R. H. S. Crossman and C. A. R. Crosland, like multi-initialled amateur cricketers, were two great middle-order batsmen of the last years of Labour in government, and the last years too of amateur cricketers. They were sometimes (but not often) confused with each other, and each of them at least once expressed envy of what they saw as my own more monosyllabic and mnemonic name.

For most of his life Crossman was the better known. Indeed I once heard Field Marshal Montgomery do a put-down of Crosland on this ground. In 1951 a dozen or so MPs, including these two, paid a visit to SHAPE. Eisenhower, Supreme Commander, received us with bland goodwill. Montgomery, who was deputy, treated us like a lot of slack subalterns. ‘Give your names clearly and keep your questions short,’ he commanded. ‘Crosland, not to be confused with Crossman,’ the later author of The Future of Socialism began in an even more disdainful drawl than usual. Montgomery said: ‘I would not dream of confusing you. I have heard of Crossman.’

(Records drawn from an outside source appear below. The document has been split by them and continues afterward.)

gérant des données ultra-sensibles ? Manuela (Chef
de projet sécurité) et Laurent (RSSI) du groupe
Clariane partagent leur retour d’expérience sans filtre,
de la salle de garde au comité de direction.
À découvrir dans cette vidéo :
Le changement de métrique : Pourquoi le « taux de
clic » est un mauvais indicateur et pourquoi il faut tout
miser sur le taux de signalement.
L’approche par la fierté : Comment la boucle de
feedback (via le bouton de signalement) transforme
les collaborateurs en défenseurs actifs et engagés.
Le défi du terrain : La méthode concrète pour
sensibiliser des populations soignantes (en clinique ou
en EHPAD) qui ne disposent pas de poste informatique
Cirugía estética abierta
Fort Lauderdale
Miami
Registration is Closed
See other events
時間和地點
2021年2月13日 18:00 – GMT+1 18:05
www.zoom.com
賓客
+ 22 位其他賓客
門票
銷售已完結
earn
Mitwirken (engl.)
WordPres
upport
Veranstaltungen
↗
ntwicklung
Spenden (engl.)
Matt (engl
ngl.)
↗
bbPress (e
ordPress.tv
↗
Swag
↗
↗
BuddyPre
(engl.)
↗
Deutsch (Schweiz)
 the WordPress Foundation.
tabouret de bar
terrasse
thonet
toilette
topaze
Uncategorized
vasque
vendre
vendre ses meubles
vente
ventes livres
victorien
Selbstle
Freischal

Nevertheless, Anthony Crosland ended up with more lasting fame for what he himself had done, both as a political theorist and as the (brief) holder of the Foreign Secretaryship, the great office of state which Richard Crossman, then two years dead, had most desired. Crossman’s chief monument was Diaries of a Cabinet Minister, mainly a recording of the words and behaviour of others. It was also what he increasingly came to care most about, even when he was still a minister, and overwhelmingly so between 1970 and his death in early 1974. It was not exactly for the sake of the truth, to which even his most devoted fan could not say he was peculiarly addicted. In argument he regarded ‘facts’ as dialectical weapons to be forged as one needed them rather than as objective entities to be respected for their own validity. Yet his Diaries are in my view remarkably accurate. Harold Wilson, of whom Crossman had been a considerable friend and ally, used to claim that they were all imaginative fiction, stuffed with nonexistent meetings and encounters which never took place. I did not find this so. I often disagreed with Crossman’s judgements and sometimes with his descriptive angle, but I could always recognize the events he was talking about if I had participated in them, and thought that they never diverged more from my version of accuracy than might the accounts of a motor accident seen by two men of different temperaments standing on opposite sides of the road.